### [Text under study]
★ ★ ★ ★ ★ ★ ★

Thank you for the post Lucy.  Yes, I was dx with adenomyosis years before my cancer dx.   I was dx probably about 5 years later with endometrioid adenocarcinoma.  Thank you for sharing!

Uterinegrade1
Posts: 3
Joined: Sep 2017

I just got my patbology report back and adenomyosis, complex hyperplasia with atypia , intramucosal endometrial adenocarcinoma grade 1. They havent staged it yet I see a Oncologyst on the third. Can anyone help prepare me i did have a radical hyster everything removed except lymph nodes. 

Kvdyson's picture
Kvdyson
Posts: 789
Joined: Jan 2016

Uterinegrade1, it's hard to tell since the information from the pathology report didn't include a stage. I will say that Grade 1 is about as good a grade as you can hope for. If it ends up being stage 1, grade 1, you're outlook would be very positive. Good luck and keep us updated on how you're doing. Kim

Edcm
Posts: 2
Joined: Jan 2018

i just ran across this while doing research on my issue. Last week i was diagnosed with edenomyosis and on ultrasound found twolarge fibroids in uterus. For 15 yrs ive dealt with unbearable ovulation pain. No further testing has been done as doctors say its ‘normal’ and to take ibuprofen. The pain is so bad, i can hardly walk or function for 4-6 hours as my egg travels, pain goes from back then around and into pelvic with labor like pains and pressure. Well now, the same pelvic pain is happening just prior to period and during which led me to push for answers. Ultrasound shows fibroids and adenomyosis And enlarged uterus. I cant get an answer if this is related to my ovulation pain. Doctor says i can deal with the pain or get a hysterectomy. Im having a hard time thinking there is more to this but not sure what to ask or what test can be helpful to determine more. or if a second opinion would be best. Thank you for any suggestions or opinion if youve dealt with similar. Also have fibrosystic disease. In both breasts. Again, not sure if these issues are all related. Am i worrying too much?

★ ★ ★ ★ ★ ★ ★

### [Provided data]
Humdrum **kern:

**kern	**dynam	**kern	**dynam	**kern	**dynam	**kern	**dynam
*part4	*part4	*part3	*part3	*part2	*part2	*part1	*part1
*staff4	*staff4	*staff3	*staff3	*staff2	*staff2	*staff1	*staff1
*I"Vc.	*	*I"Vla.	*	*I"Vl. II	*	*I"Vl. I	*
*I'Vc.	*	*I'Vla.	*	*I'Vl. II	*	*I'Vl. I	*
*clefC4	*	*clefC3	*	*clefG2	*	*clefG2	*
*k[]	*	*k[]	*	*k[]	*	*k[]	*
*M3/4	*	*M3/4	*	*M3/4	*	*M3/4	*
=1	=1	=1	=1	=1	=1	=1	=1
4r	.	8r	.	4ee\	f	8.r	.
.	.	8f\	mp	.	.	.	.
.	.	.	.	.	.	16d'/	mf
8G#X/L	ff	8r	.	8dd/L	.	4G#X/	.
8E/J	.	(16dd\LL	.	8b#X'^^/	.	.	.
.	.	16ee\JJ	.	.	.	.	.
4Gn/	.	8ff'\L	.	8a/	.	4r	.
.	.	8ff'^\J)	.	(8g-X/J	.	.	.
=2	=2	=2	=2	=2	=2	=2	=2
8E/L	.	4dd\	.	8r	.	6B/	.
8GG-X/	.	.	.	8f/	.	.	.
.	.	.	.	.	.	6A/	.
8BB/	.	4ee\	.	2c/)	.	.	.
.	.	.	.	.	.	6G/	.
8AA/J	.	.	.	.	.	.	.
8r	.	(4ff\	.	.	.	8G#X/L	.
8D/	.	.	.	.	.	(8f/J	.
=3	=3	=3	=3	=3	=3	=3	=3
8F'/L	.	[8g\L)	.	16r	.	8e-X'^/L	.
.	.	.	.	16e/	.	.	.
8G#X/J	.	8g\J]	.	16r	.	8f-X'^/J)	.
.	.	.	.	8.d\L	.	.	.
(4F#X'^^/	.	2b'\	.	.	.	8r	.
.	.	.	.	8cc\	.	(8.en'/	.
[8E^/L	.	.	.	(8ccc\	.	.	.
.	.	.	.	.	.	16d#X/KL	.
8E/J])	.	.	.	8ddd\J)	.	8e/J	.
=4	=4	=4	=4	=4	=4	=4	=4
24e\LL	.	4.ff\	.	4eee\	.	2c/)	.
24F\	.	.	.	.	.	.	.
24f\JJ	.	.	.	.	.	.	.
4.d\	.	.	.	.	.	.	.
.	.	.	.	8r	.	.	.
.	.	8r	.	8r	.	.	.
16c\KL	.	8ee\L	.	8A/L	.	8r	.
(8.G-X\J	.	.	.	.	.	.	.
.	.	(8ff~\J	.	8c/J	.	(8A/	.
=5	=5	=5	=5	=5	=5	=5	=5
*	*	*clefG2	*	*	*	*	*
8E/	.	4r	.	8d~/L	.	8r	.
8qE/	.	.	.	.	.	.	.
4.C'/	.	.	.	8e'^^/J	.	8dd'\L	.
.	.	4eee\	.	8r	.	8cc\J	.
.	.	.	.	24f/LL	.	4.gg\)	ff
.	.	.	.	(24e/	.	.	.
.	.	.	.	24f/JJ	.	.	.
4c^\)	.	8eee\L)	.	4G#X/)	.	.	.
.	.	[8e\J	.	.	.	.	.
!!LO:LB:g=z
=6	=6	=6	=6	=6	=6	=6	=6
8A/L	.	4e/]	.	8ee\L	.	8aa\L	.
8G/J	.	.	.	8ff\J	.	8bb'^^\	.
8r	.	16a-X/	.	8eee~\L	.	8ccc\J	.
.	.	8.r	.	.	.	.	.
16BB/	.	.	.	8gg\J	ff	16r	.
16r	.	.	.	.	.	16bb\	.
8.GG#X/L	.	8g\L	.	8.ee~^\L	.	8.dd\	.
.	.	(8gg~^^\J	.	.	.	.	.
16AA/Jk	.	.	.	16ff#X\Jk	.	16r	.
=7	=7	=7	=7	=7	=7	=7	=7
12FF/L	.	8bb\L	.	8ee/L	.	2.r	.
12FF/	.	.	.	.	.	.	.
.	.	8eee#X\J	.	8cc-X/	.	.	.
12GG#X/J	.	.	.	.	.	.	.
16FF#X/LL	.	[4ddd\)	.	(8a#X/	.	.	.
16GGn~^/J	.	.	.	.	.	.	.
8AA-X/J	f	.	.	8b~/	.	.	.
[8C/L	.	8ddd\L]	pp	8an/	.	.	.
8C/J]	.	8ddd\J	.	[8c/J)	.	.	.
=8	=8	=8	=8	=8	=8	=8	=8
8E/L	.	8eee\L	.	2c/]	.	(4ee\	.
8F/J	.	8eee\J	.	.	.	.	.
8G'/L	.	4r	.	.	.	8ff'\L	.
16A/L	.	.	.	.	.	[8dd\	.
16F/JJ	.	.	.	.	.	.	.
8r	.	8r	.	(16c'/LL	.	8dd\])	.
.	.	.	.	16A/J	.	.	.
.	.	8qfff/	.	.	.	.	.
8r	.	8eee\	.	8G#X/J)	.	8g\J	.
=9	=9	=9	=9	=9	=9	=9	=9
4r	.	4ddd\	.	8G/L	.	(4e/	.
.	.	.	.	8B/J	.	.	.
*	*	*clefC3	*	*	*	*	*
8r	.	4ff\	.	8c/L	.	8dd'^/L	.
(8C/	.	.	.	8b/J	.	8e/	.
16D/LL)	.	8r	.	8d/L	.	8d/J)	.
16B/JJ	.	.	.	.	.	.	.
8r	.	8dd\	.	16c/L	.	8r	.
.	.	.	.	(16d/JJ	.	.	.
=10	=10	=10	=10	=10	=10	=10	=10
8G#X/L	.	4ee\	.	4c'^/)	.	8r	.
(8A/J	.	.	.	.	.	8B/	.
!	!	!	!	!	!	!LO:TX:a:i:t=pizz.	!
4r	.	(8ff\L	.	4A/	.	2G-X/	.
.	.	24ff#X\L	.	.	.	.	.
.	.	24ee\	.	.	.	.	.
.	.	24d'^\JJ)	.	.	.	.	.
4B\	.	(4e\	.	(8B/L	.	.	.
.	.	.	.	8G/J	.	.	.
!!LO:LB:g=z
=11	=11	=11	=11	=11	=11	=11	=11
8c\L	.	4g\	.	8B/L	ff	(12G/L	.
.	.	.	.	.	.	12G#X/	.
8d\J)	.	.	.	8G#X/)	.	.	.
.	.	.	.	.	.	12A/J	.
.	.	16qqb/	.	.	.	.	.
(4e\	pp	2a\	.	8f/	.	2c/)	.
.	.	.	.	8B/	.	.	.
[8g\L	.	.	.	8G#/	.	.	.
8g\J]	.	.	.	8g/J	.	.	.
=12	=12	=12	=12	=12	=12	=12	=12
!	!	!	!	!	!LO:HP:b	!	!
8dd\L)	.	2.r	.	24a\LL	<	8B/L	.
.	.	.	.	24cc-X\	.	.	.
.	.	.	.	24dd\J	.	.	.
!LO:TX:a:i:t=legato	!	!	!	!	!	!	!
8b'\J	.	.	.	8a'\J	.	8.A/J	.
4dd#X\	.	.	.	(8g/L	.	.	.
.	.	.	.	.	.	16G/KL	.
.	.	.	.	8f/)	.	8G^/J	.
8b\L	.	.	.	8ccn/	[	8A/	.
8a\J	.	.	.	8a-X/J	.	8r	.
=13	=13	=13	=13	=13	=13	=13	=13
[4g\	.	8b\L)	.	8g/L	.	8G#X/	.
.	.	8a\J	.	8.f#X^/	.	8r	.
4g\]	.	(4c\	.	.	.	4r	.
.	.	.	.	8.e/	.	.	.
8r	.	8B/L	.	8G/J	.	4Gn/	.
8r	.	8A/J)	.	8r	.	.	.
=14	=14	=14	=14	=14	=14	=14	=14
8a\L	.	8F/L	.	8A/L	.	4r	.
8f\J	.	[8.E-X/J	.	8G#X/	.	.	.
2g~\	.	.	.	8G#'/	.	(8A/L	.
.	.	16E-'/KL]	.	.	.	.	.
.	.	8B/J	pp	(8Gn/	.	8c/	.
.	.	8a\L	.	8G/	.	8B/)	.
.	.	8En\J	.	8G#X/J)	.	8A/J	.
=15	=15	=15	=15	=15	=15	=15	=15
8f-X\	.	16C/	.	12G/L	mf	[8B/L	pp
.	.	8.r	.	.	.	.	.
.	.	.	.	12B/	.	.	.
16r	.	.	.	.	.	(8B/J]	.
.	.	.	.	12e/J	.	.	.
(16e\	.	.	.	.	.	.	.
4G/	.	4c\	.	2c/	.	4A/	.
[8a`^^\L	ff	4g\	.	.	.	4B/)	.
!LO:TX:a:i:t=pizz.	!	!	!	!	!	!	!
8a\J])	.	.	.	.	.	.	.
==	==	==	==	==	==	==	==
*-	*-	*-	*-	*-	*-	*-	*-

★ ★ ★ ★ ★ ★ ★

### [Task list]
1. In the adenomyosis forum thread, what did doctors tell Edcm to take for the ovulation pain?
2. Write the next part of the adenomyosis forum thread, picking up after its last sentence.

### [Task results]
1. Ibuprofen.

2.
evolo58
Posts: 293
Joined: Dec 2017

I will always wonder if my myomectomy for my fibroids is connected to my UPSC. I just can't shake the feeling it was. And what is a risk factor for adenomyosis? Fibroid surgery.

At the time I had mine (1999), myos were promoted as a great alternative to hysterectomies if a woman wasn't sure whether she was going to have more children, or simply did not want a hysterectomy for whatever reason. I read the pros and cons very carefully before I made my decision, weighing over them for weeks. The cons of a myo seemed less serious than that of a hysterectomy. My doctor briefly suggested the hysterectomy, but did not present any suggestion whatsoever that there could be problems with the myomectomy I didn't read about. Not a bit.

I am still in disbelief over my UPSC. It just doesn't make a lick of sense in my case. I will continue to be in disbelief. I don't fit ANY of the criteria. None. For instance, I have hyperplasia (17mm). That is very rare in UPSC, as you can see from the citations above; particularly a lining that thick. When I've seen hyperplasia in UPSC, it's usually below 10 MM or so. A rare symptom in a rare cancer. Great.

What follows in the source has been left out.